I’ve had the pleasure to architect this very tool with my team @ EACIIT and validate it with large enterprise clients. The tool is domain agnostic and assumes no contextual understanding of a domain but worth mentioning its been applied on banking and other domains such as Oil & Gas and more to come.

The DQ Tool: How it works?

At the heart the tool is able to integrate with most popular SQL and NoSQL databases. One can add new DB adapters to this in the future.

During the first phase called Profiling; It crawls the multiple data sources and is able to infer the general nature of the datasets (tables or collections). At this stage the tool can infer the structures of the datasets.

The next stage is where pre defined and custom rules can at scale, process the data and determine the quality as per dimensions. These scores are aggregated and rolled up at a dataset, project, domain and data-source level. One can also see performance variance over time using time series of the data quality at any level.

Rules can operate at a simple level, like checking for consistency within data-type or referential integrity across datasets and even databases. One can write custom rules to achieve even higher layers of abstraction and quality checking. The possibilities are endless, including plugging well tested AI itself to measure the quality.

… all this without leaving the comfort of the GUI and mostly with little or no database skills. Albeit, knowing how to write queries or custom scripts comes useful for more custom complex rule scenarios.

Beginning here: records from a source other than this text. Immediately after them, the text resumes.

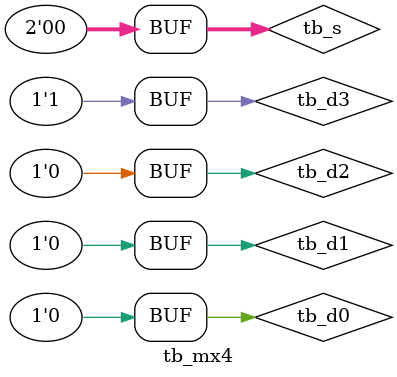
<source format=v>
`timescale 1ns/100ps

module tb_mx4;			//testbench of mx4
	reg tb_d0, tb_d1, tb_d2, tb_d3;
	reg [1:0] tb_s;
	wire tb_y;
	
	mx4 U0_mx4(tb_y, tb_d0, tb_d1, tb_d2, tb_d3, tb_s);
	
	initial begin
		
		tb_d0 = 1; tb_d1 = 0; tb_d2 = 0; tb_d3 = 0; tb_s = 2'b00; #10;		//d0 print
		tb_s = 2'b01; #10;
		
		tb_d0 = 0; tb_d1 = 1; tb_d2 = 0; tb_d3 = 0; #10;		//d1 print
		tb_s = 2'b10; #10;
		
		tb_d0 = 0; tb_d1 = 0; tb_d2 = 1; tb_d3 = 0; #10;		//d2 print
		tb_s = 2'b11; #10;
		
		tb_d0 = 0; tb_d1 = 0; tb_d2 = 0; tb_d3 = 1; #10;		//d3 print
		tb_s = 2'b00; #10;
	end
endmodule

</source>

The tool also takes care of atomicity of rules firing to ensure the data measurements are consistent over a unit of time; and many detailed features that have come from our experience of production quality enterprise needs.

…But it does not stop there. Once the quality is determined, then one can use the in-built issue management product or integrate with your own business issue tracker to remediate issues and take actions on bad data to fix them.

Conclusion

Having a tool like the DQ; is a must for any enterprise considering digital transformation. Be it to visualize your complex data, or to step into the bold new world of business AI with more confidence.